(INSTRUCTIONS FOR THE TASK): Rewrite the lines from the one containing "web_app = FastAPI()" through the one containing "guidance_scale: float = 7.5", both included, as a numbered list, leaving out any blank lines.

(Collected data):
____

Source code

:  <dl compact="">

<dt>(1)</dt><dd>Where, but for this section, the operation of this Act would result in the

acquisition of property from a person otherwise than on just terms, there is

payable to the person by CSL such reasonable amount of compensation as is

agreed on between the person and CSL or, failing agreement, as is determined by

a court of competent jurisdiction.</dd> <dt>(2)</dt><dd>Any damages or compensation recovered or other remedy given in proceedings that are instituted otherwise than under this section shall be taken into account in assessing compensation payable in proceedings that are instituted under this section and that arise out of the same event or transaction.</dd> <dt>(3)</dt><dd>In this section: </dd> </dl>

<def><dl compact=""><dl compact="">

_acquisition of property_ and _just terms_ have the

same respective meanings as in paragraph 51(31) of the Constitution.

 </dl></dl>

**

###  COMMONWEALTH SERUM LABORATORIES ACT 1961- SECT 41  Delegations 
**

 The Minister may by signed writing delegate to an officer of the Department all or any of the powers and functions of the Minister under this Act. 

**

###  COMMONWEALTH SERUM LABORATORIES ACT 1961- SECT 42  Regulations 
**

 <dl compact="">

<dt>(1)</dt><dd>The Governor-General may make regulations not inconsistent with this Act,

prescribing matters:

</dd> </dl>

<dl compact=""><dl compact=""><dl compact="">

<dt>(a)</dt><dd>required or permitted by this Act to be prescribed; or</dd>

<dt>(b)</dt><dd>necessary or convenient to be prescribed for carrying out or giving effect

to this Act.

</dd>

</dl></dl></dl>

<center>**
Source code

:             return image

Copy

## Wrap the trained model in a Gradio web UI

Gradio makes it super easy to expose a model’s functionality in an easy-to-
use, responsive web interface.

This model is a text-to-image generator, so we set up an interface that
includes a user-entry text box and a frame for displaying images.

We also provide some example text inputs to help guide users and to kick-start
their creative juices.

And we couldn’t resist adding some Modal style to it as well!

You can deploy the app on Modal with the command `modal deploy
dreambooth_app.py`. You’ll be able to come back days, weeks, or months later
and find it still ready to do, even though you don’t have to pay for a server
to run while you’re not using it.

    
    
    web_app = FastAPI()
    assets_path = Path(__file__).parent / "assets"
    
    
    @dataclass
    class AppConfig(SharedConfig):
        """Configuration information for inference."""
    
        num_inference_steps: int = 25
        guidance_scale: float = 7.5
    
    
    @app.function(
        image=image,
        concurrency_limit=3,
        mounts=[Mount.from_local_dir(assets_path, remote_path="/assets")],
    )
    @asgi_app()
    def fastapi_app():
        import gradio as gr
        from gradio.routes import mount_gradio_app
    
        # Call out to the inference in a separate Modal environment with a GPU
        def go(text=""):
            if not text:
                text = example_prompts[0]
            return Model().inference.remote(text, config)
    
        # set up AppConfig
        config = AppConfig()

____

(WRITTEN RESPONSE):
1.     web_app = FastAPI()
2.     assets_path = Path(__file__).parent / "assets"
3.     @dataclass
4.     class AppConfig(SharedConfig):
5.         """Configuration information for inference."""
6.         num_inference_steps: int = 25
7.         guidance_scale: float = 7.5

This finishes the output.